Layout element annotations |
— Start —
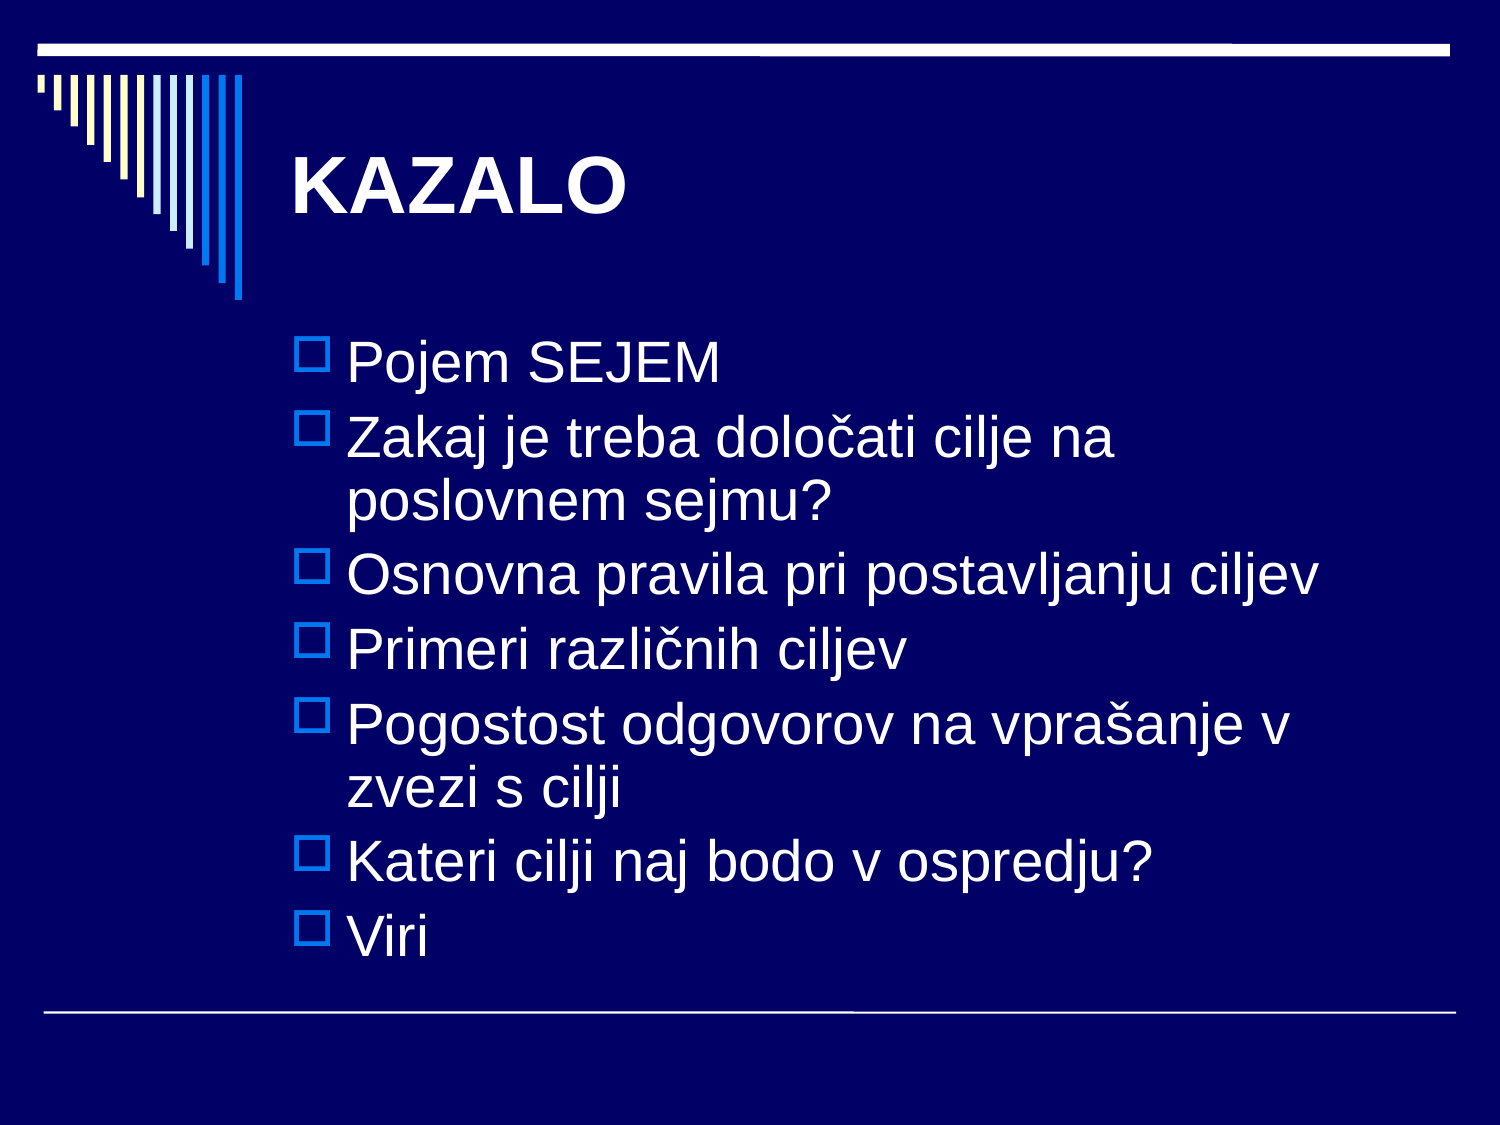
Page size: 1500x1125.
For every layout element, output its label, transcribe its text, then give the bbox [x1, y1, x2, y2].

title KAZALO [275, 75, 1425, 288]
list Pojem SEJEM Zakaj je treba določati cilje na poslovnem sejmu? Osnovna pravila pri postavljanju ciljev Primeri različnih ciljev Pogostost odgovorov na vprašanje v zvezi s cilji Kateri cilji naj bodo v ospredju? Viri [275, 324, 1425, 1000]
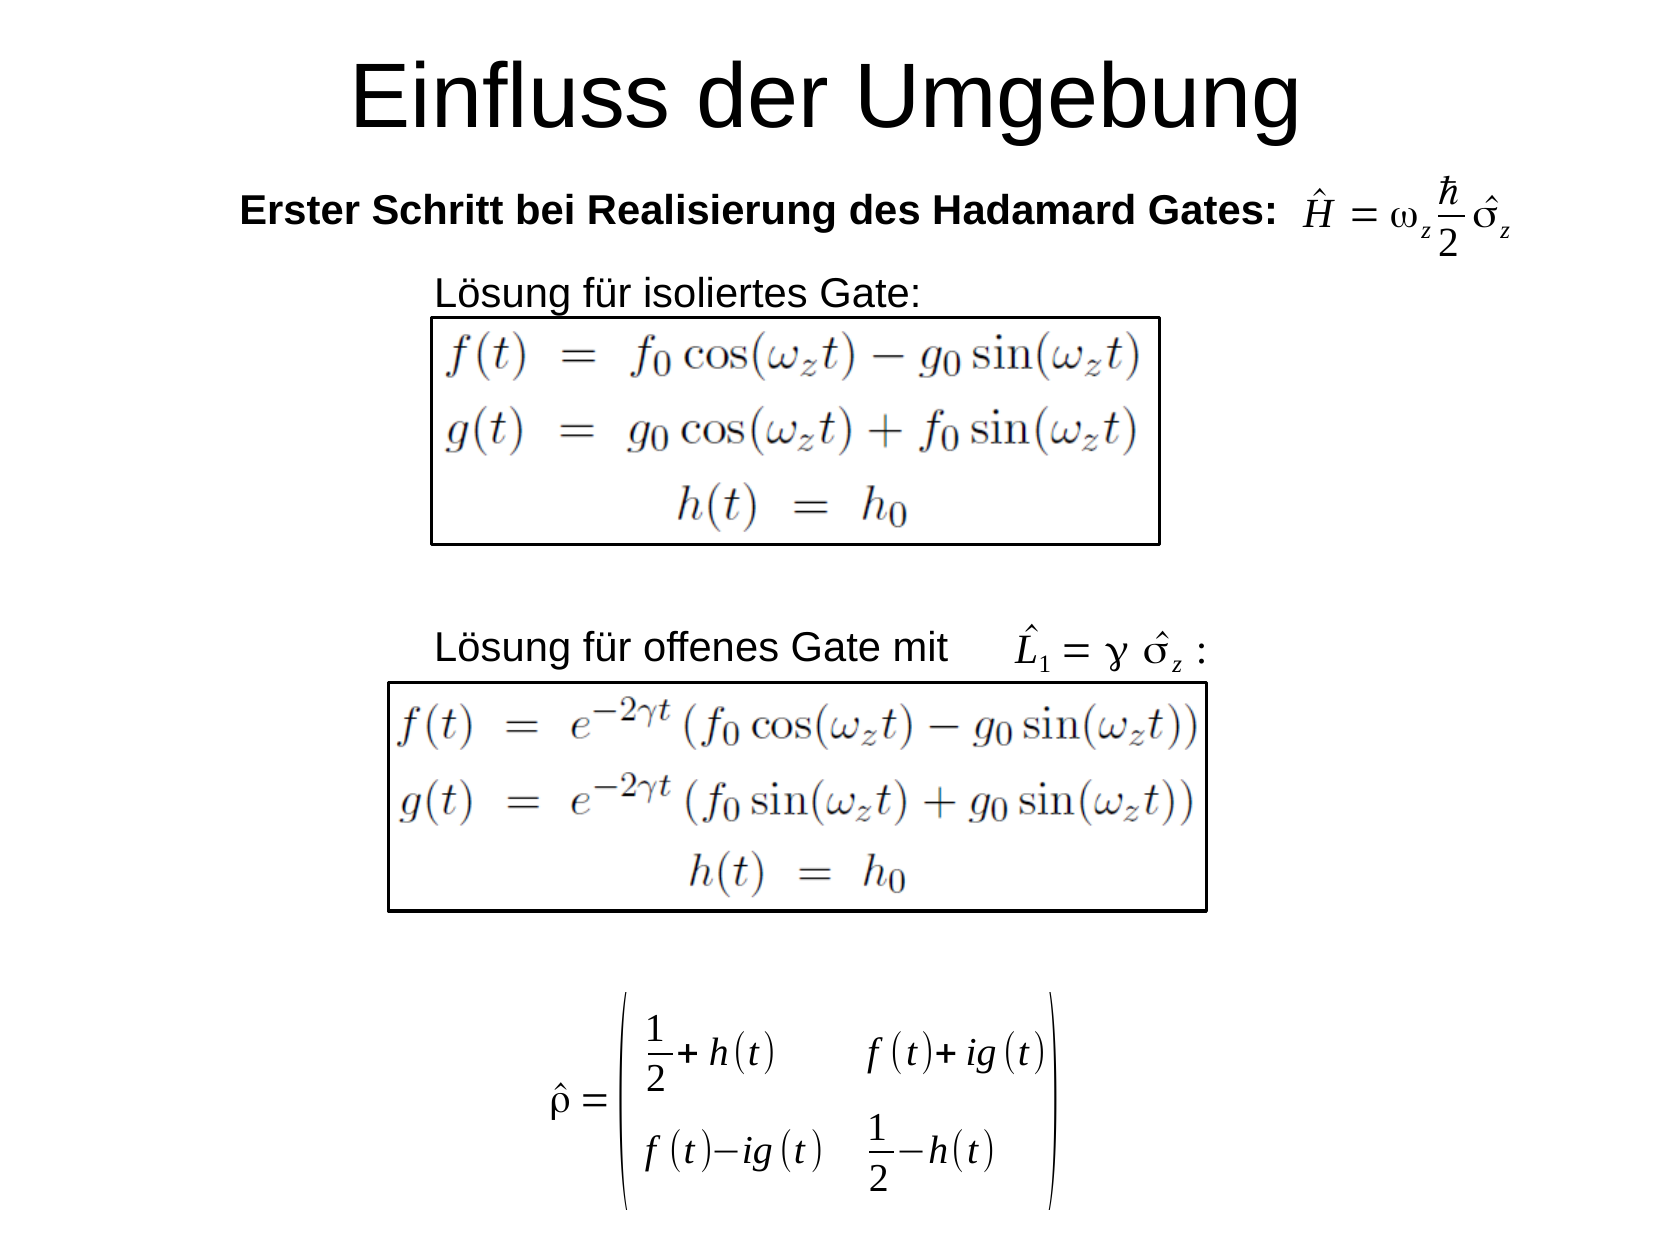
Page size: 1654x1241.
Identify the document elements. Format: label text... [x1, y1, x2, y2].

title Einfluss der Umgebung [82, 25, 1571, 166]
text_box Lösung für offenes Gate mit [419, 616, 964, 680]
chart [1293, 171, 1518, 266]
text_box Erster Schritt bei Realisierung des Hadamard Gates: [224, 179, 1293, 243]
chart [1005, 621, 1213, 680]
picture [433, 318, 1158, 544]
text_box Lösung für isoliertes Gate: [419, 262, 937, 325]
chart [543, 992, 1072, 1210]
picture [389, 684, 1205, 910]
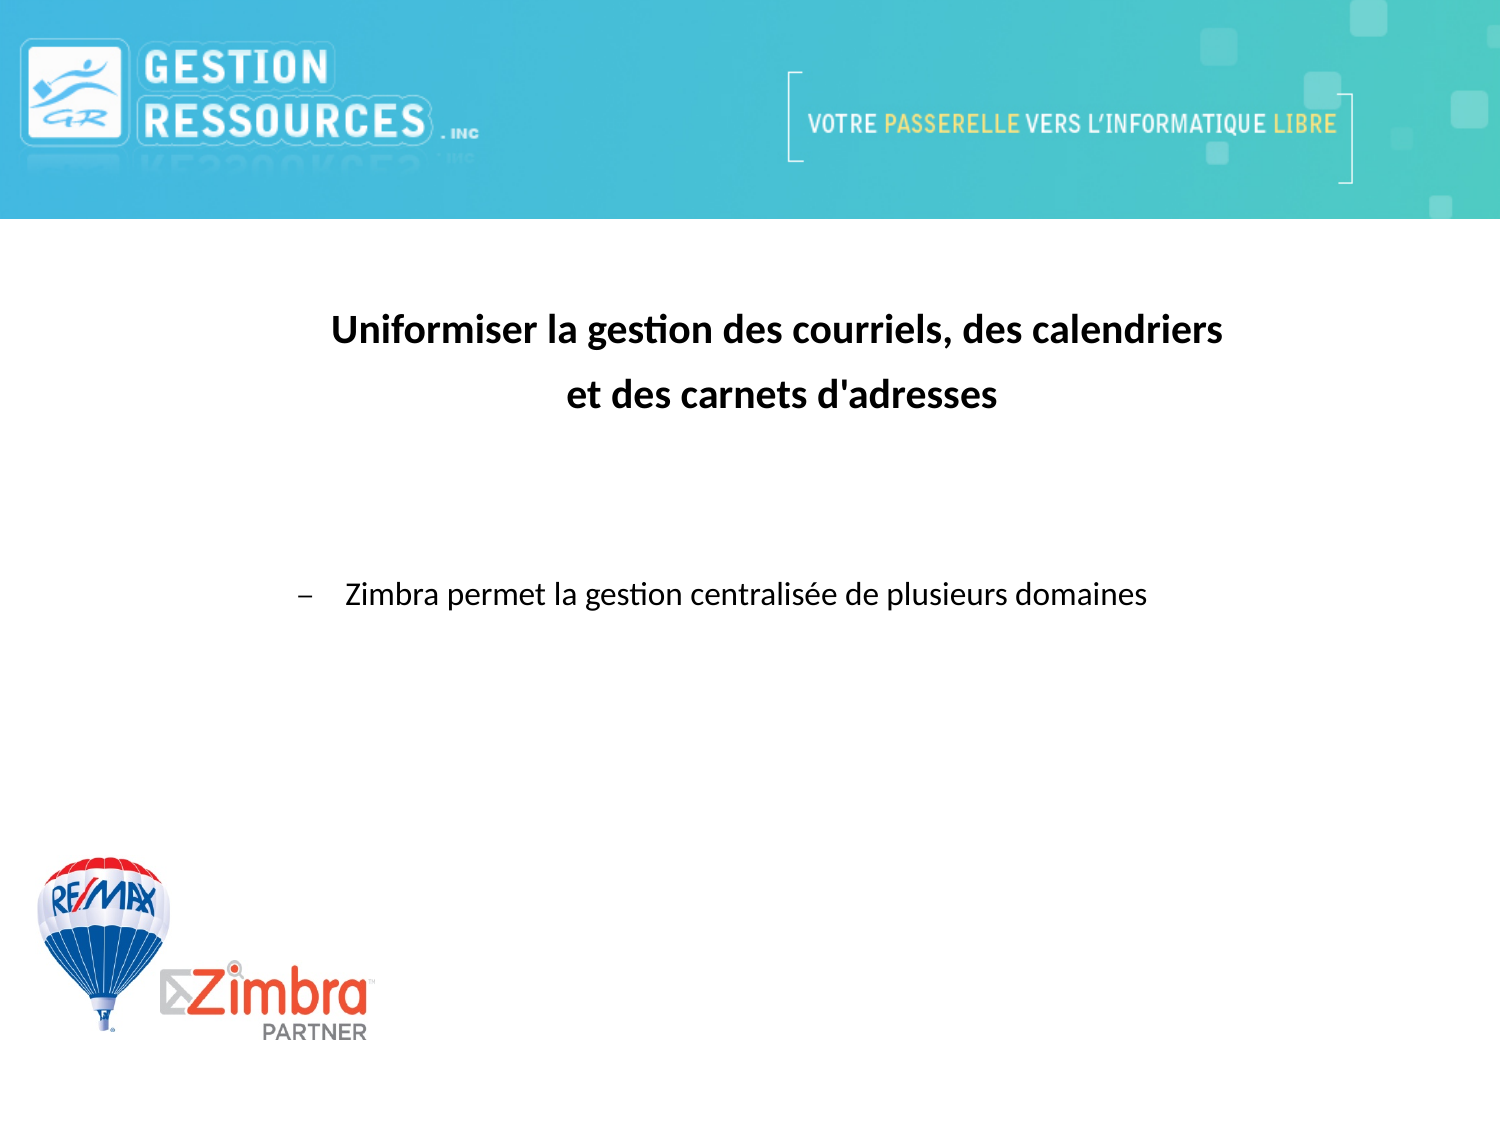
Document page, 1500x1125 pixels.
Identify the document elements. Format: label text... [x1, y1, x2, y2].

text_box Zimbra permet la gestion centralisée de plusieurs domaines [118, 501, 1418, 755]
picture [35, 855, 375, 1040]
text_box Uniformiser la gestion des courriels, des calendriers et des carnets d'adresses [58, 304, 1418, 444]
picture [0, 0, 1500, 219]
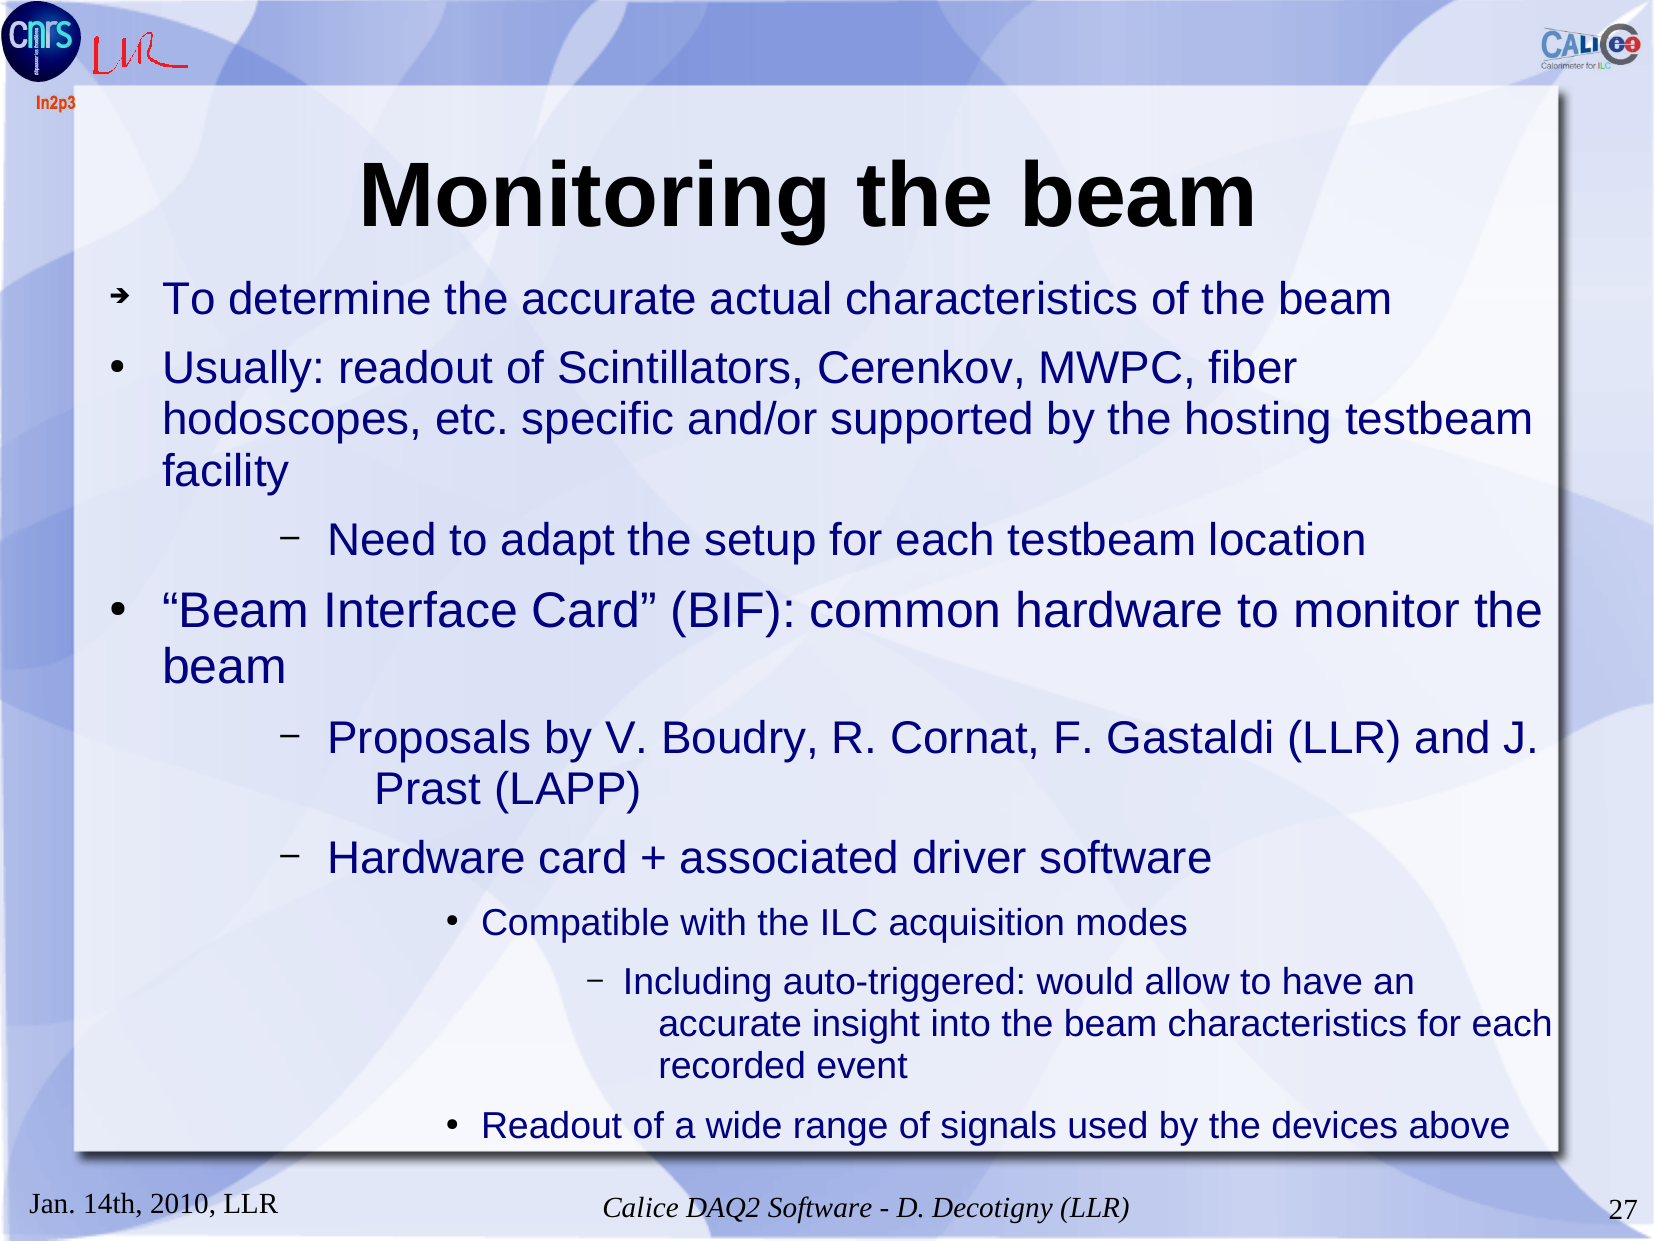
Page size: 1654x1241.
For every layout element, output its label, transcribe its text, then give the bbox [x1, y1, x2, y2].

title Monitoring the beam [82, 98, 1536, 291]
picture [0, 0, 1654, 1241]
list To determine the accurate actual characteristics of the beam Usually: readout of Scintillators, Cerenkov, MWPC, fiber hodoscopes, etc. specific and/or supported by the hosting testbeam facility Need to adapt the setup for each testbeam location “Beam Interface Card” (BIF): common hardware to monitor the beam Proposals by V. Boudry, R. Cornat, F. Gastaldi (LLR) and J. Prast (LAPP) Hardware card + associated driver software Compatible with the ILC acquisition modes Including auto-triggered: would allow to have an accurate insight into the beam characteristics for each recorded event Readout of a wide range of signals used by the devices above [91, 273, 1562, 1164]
— End —
WHAT IS NEEDED |
Rewrite the whole listing above with "Page size" swapped for "Canvas size" and everything else left as it is. Leave out the picture placeholders.

RIGHT ANSWER |
Canvas size: 1500x1125.
For every layout element, output its label, transcribe its text, then give the bbox [x1, y1, x2, y2].

title KAZALO [275, 75, 1425, 288]
list Pojem SEJEM Zakaj je treba določati cilje na poslovnem sejmu? Osnovna pravila pri postavljanju ciljev Primeri različnih ciljev Pogostost odgovorov na vprašanje v zvezi s cilji Kateri cilji naj bodo v ospredju? Viri [275, 324, 1425, 1000]
Canvas size: 1654x1241.
Identify the document elements. Format: label text... [x1, y1, x2, y2].

title Einfluss der Umgebung [82, 25, 1571, 166]
text_box Lösung für offenes Gate mit [419, 616, 964, 680]
chart [1293, 171, 1518, 266]
text_box Erster Schritt bei Realisierung des Hadamard Gates: [224, 179, 1293, 243]
chart [1005, 621, 1213, 680]
picture [433, 318, 1158, 544]
text_box Lösung für isoliertes Gate: [419, 262, 937, 325]
chart [543, 992, 1072, 1210]
picture [389, 684, 1205, 910]
Document page, 1500x1125 pixels.
Identify the document elements. Format: label text... [x1, y1, x2, y2].

text_box Zimbra permet la gestion centralisée de plusieurs domaines [118, 501, 1418, 755]
picture [35, 855, 375, 1040]
text_box Uniformiser la gestion des courriels, des calendriers et des carnets d'adresses [58, 304, 1418, 444]
picture [0, 0, 1500, 219]
Canvas size: 1654x1241.
For every layout element, output its label, transcribe its text, then give the bbox [x1, y1, x2, y2].

title Monitoring the beam [82, 98, 1536, 291]
picture [0, 0, 1654, 1241]
list To determine the accurate actual characteristics of the beam Usually: readout of Scintillators, Cerenkov, MWPC, fiber hodoscopes, etc. specific and/or supported by the hosting testbeam facility Need to adapt the setup for each testbeam location “Beam Interface Card” (BIF): common hardware to monitor the beam Proposals by V. Boudry, R. Cornat, F. Gastaldi (LLR) and J. Prast (LAPP) Hardware card + associated driver software Compatible with the ILC acquisition modes Including auto-triggered: would allow to have an accurate insight into the beam characteristics for each recorded event Readout of a wide range of signals used by the devices above [91, 273, 1562, 1164]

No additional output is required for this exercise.